Tarea: Vuelve a escribir todas las líneas del listado que sigue, tal cual, sin cambiar nada.

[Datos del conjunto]
----

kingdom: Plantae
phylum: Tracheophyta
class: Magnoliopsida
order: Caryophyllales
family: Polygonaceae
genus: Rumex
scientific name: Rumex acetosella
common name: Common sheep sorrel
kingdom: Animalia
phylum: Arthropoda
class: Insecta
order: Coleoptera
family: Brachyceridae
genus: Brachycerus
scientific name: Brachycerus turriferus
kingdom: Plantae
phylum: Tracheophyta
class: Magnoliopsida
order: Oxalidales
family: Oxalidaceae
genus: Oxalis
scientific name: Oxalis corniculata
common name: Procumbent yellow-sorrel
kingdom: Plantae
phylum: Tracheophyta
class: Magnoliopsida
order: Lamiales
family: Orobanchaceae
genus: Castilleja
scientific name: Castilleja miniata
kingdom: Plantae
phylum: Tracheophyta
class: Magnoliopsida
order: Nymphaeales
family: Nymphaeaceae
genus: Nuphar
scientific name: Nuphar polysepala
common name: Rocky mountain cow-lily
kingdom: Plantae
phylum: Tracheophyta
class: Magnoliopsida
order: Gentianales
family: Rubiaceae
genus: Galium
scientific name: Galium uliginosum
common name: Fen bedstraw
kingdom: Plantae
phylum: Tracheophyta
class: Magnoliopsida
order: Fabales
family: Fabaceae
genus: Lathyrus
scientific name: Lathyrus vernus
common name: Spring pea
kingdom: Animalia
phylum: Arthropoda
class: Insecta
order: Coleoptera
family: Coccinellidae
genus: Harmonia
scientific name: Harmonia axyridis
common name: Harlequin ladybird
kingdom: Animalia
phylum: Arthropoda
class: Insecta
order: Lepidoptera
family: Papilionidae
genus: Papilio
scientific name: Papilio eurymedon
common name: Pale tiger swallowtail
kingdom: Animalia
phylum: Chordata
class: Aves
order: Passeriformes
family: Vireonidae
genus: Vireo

----

Respuesta:
kingdom: Plantae
phylum: Tracheophyta
class: Magnoliopsida
order: Caryophyllales
family: Polygonaceae
genus: Rumex
scientific name: Rumex acetosella
common name: Common sheep sorrel
kingdom: Animalia
phylum: Arthropoda
class: Insecta
order: Coleoptera
family: Brachyceridae
genus: Brachycerus
scientific name: Brachycerus turriferus
kingdom: Plantae
phylum: Tracheophyta
class: Magnoliopsida
order: Oxalidales
family: Oxalidaceae
genus: Oxalis
scientific name: Oxalis corniculata
common name: Procumbent yellow-sorrel
kingdom: Plantae
phylum: Tracheophyta
class: Magnoliopsida
order: Lamiales
family: Orobanchaceae
genus: Castilleja
scientific name: Castilleja miniata
kingdom: Plantae
phylum: Tracheophyta
class: Magnoliopsida
order: Nymphaeales
family: Nymphaeaceae
genus: Nuphar
scientific name: Nuphar polysepala
common name: Rocky mountain cow-lily
kingdom: Plantae
phylum: Tracheophyta
class: Magnoliopsida
order: Gentianales
family: Rubiaceae
genus: Galium
scientific name: Galium uliginosum
common name: Fen bedstraw
kingdom: Plantae
phylum: Tracheophyta
class: Magnoliopsida
order: Fabales
family: Fabaceae
genus: Lathyrus
scientific name: Lathyrus vernus
common name: Spring pea
kingdom: Animalia
phylum: Arthropoda
class: Insecta
order: Coleoptera
family: Coccinellidae
genus: Harmonia
scientific name: Harmonia axyridis
common name: Harlequin ladybird
kingdom: Animalia
phylum: Arthropoda
class: Insecta
order: Lepidoptera
family: Papilionidae
genus: Papilio
scientific name: Papilio eurymedon
common name: Pale tiger swallowtail
kingdom: Animalia
phylum: Chordata
class: Aves
order: Passeriformes
family: Vireonidae
genus: Vireo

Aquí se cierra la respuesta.